My dogs used to be barefoot hippies, but that’s all in the past. They’re committed to proper footwear these days, but only when we head to the desert states bordering Mexico.
I learned about the dog boot thing from the “Pilot,” a friend and Mearns’ quail hunter down in southern Arizona. The Pilot took his quail hunting seriously, as did his booted-up pack of Brittanies. Back in the old days a typical hunt for the Pilot consisted of his wife dropping him off on one side of a remote mountain at the start of the day, then meeting her on the other side as it grew dark, usually with a vest full of birds.
Those dogs ran all day, and found quail like nobody’s business.
That country is hard on dogs, primarily because in most of the state of Arizona what northerners refer to as soil is largely absent. It’s nothing but rocks and cacti and Gila monsters in the desert.
The first time I chased quail with the Pilot he walked me through his pre-hunt routine preparing his dogs for a day in the field. He first wrapped their legs with self-adhering bandage material from the pads up about 4 inches, slid on sturdy rubber dog boots, and then got serious with duct tape. The trick is to make the tape snug, without being constricting. The self-adhering tape allows you to unwrap the boots at the end of the day without yanking out all your pup’s hair.
The Pilot hunted for extended periods when he wasn’t flying and often ran into folks from up north who — despite the dog boxes in the back of their trucks — weren’t hunting. The usual refrain: after a day or so their pups had tender feet.
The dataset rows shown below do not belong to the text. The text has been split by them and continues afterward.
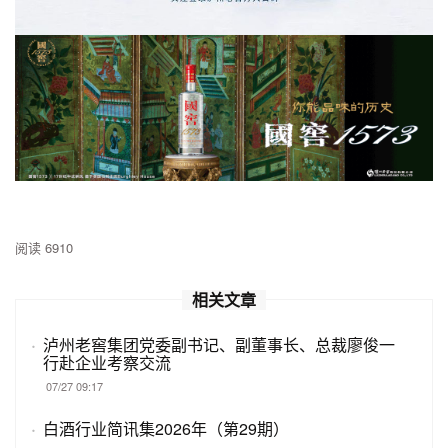
阅读 6910
相关文章
·
泸州老窖集团党委副书记、副董事长、总裁廖俊一
行赴企业考察交流
07/27 09:17
·
白酒行业简讯集2026年（第29期）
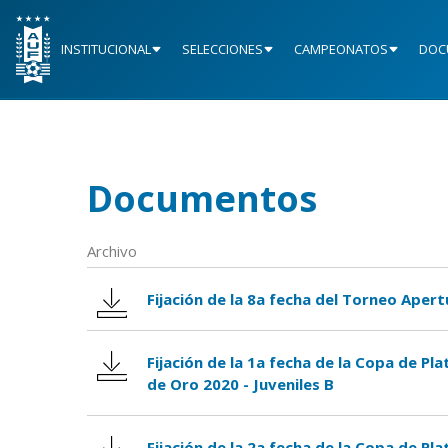
INSTITUCIONAL
SELECCIONES
CAMPEONATOS
DOC
Documentos
Archivo
Fijación de la 8a fecha del Torneo Apert
Fijación de la 1a fecha de la Copa de Pla
de Oro 2020 - Juveniles B
Fijación de la 2a fecha de la Copa de Pla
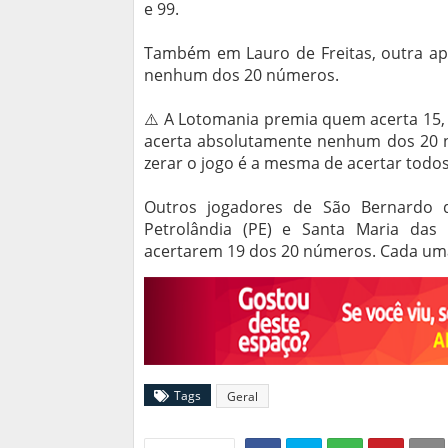
e 99.
Também em Lauro de Freitas, outra apo
nenhum dos 20 números.
⚠️ A Lotomania premia quem acerta 15,
acerta absolutamente nenhum dos 20 n
zerar o jogo é a mesma de acertar todo
Outros jogadores de São Bernardo do 
Petrolândia (PE) e Santa Maria das
acertarem 19 dos 20 números. Cada uma 
Tags
Geral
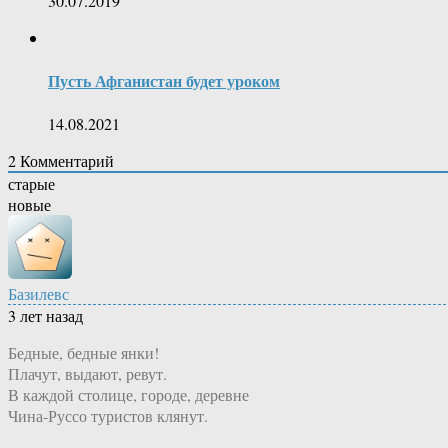
30.07.2019
Пусть Афганистан будет уроком
14.08.2021
2
Комментарий
старые
новые
Базилевс
3 лет назад
Бедные, бедные янки!
Плачут, выдают, ревут.
В каждой столице, городе, деревне
Чина-Руссо туристов клянут.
Rocks are especially hard on a dog’s pads when they aren’t toughened up by running on them on a regular basis. When I lived in Arizona it was on a mesa in Flagstaff, which may not have been quail country, but the mesa was covered by basalt and cholla. Running on that rough ground kept the dog’s feet tough enough to handle most of our desert outings. After we moved to the soft-soiled north, on our first trip back to Arizona Jack came up lame after a single day of hunting. It took three days of rest, plenty of baby aspirin and the purchase of some cheap dog boots at a pet store to get him back in the game.
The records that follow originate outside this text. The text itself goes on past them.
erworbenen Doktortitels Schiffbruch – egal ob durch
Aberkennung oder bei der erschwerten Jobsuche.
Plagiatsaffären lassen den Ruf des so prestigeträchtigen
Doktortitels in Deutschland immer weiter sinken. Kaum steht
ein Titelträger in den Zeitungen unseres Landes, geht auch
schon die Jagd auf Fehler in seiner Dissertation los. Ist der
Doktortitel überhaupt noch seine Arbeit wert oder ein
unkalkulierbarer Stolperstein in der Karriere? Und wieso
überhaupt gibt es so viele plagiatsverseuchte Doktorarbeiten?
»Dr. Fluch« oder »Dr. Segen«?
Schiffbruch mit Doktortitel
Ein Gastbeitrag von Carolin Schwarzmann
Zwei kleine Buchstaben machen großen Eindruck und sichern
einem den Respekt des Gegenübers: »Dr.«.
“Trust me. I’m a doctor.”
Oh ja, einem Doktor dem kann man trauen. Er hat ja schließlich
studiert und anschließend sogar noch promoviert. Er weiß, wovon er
I’ve run into the same problem in California. Much of it has to do with the kind of country you’re running the dogs in. Mearns’ and mountain quail are often found in rugged mountain canyons, or desert canyons in the case of chukar. Boots are a mandatory for this kind of hunting. If you’re on a long-distance bird hunting excursion and you’ve dropped serious cash on travel, lodging and out-of-state licenses, you can’t afford to lose your dog for three days.
I booted up my pup Doll for the first time this winter when we hunted Arizona. She was a bit alarmed at first. When I finally got all four paws booted and put her on the ground hilarity ensued as she did that funny dog thing where they to walk while seemingly trying to avoid putting any feet on the ground.
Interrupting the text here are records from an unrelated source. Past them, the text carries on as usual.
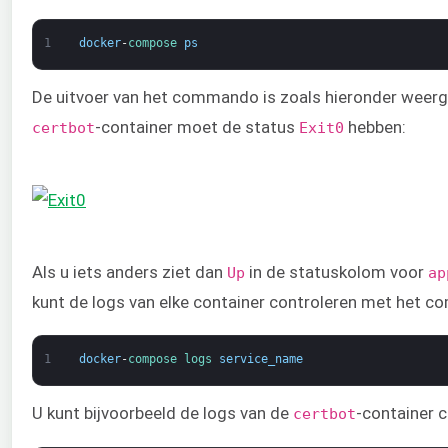
1
docker
-
compose 
ps
De uitvoer van het commando is zoals hieronder weerg
-container moet de status
hebben:
certbot
Exit
0
Als u iets anders ziet dan
in de statuskolom voor
Up
ap
kunt de logs van elke container controleren met het
1
docker
-
compose 
logs 
service_name
U kunt bijvoorbeeld de logs van de
-container 
certbot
Once we started hunting she quickly adjusted. It fact, she soon figured out the boots gave her capabilities that she wouldn’t have had barefoot. More than once I caught her sliding down slopes of loose rock using her boots as skis.
As a side benefit, booted dogs can be a little easier to track when they are working out of sight. The boots clatter on hard ground, sounding a bit like the coconuts the squires clap together as they run behind the horseless knights in “Monty Python and the Holy Grail.”
That first day Doll was a hippy rebel with no interest in establishment footwear. But she learned fast. The second day as we prepared to hunt, she stood patiently on the tailgate while I booted her up. She sold her soul for rocks and soles.